A key point to focus on by an all-through school is on making the advantage of transition within the same school work for students. Professor Jennifer Symonds, a lecturer at the school of Education, University College Dublin, specialising in engagement, motivation and well being within educational settings and across transitions, says that ‘the shock of transition can be dramatically reduced in an all-through environment because the continuities are increased.’ At Bradford Christian School, we have a middle school, which students join in Year 5 and an upper school which students transition to in Year 9. Once students are in Year 9, they start their GCSE courses with an option to gain their strongest 8 subjects for their P8 portfolio as well as taking some non exam courses on offer devised by staff at the school, reflecting the school’s Christian ethos. ‘Christian Perspectives’ being one such example.

Primary to Middle School proves to be the biggest transition point and the biggest ‘jump’ for students, who experience most of their education in one classroom with one teacher (a common primary model) to having 7 or 8 teachers for 1 hour slots (a common secondary model.) We have listened to parents and work hard to make this transition as smooth as we can. Recently we have taken the step to keep the students in one area of the school for most of their lessons for the benefit of familiarity and have the specialist teachers move into work with the students rather than have the students trail round the school. We also begin to introduce students to doing a lot of their work in google classroom from Year 5 onwards, which also gives parents greater access to their children’s work and progress. Developing an all-through Management of Information System has give us tangible means to plot student progress consistently across the phases and monitor rates of progress more accurately. Having the students in the same school across the transition from Key Stage 2 to Keys Stage 3 also avoids the spike of development in Maths and English when Primary schools ‘cram’ their students for the Key Stage 2 SATS; but which results in a dip in development often noted and complained about by Secondary schools and their experience with the same students when they get into Year 7.

We also seek to mark those transitions with some kind of ritual acknowledgement to let students know that we are noticing their ‘growing up’ within the school community. We have a uniform change at each of our two transitions and there is an increase in privilege and responsibility as students progress through the school. Having a Prefect system, which really functions as a leadership training programme, is an important part of our transition rituals with our older students. This acknowledgement of growing up can also be reflected in the residential trips we offer, which are typically 3 day visits to the Dales for students in Middle School to week long trips abroad to places like Paris and Berlin, the opportunities to be involved with student exchanges with students from the Netherlands and the opportunity to serve on short-term mission projects in Romania for our older students.

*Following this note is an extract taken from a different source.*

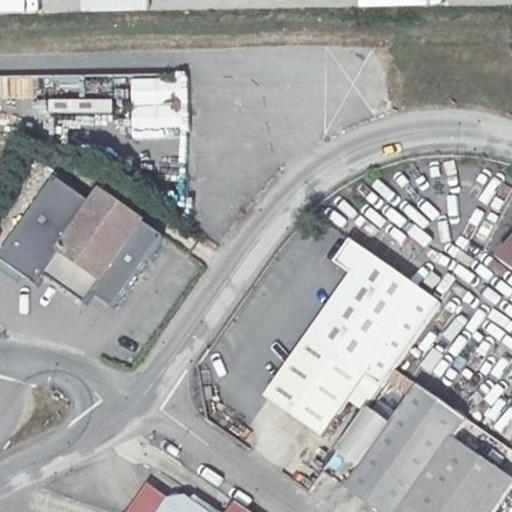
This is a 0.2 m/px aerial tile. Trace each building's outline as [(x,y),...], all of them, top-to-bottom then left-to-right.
[(168,211),(195,209),(184,75),(129,79),(135,158),(163,156),(168,211)] [(102,204),(60,177),(6,257),(41,282),(102,204)] [(102,204),(50,278),(87,303),(96,291),(149,216),(111,191),(102,204)] [(167,234),(149,216),(96,291),(118,307),(167,234)] [(354,292),(329,329),(403,379),(450,311),(359,252),(339,283),(354,292)] [(385,405),(403,379),(329,329),(275,409),(331,447),(368,393),(385,405)] [(207,350),(197,368),(232,388),(242,370),(207,350)] [(472,427),(417,389),(345,495),(370,511),(505,511),(511,503),(511,485),(456,449),(472,427)] [(250,511),(234,500),(224,511),(209,511),(184,495),(166,496),(147,485),(127,511),(250,511)]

For the team of staff working with your children, we take it as a compliment when our students say that they value being involved in the school because it feels ‘like one big family.’ This is often noted by visitors to the school as they see classrooms for Middle School children next to classrooms for Primary children and see our students interact with projects such as: the Reading Buddy scheme which pairs primary pupils with secondary students; joint assemblies and all school themes.

All this is made to work by having designated Senior Leadership who have specific responsibility for an area of school where they are responsible for promoting the welfare and education of their children in their departments. Currently the school enjoys an SLT consisting of a Head of Primary, a Head of Middle, a Head of Upper School, a school Senco and a leader of the DSP, along with an overall Business Manager.

The rest of the country is experimenting with this model. We continue to build on the benefits of an all-through school whilst ameliorating potential disadvantages.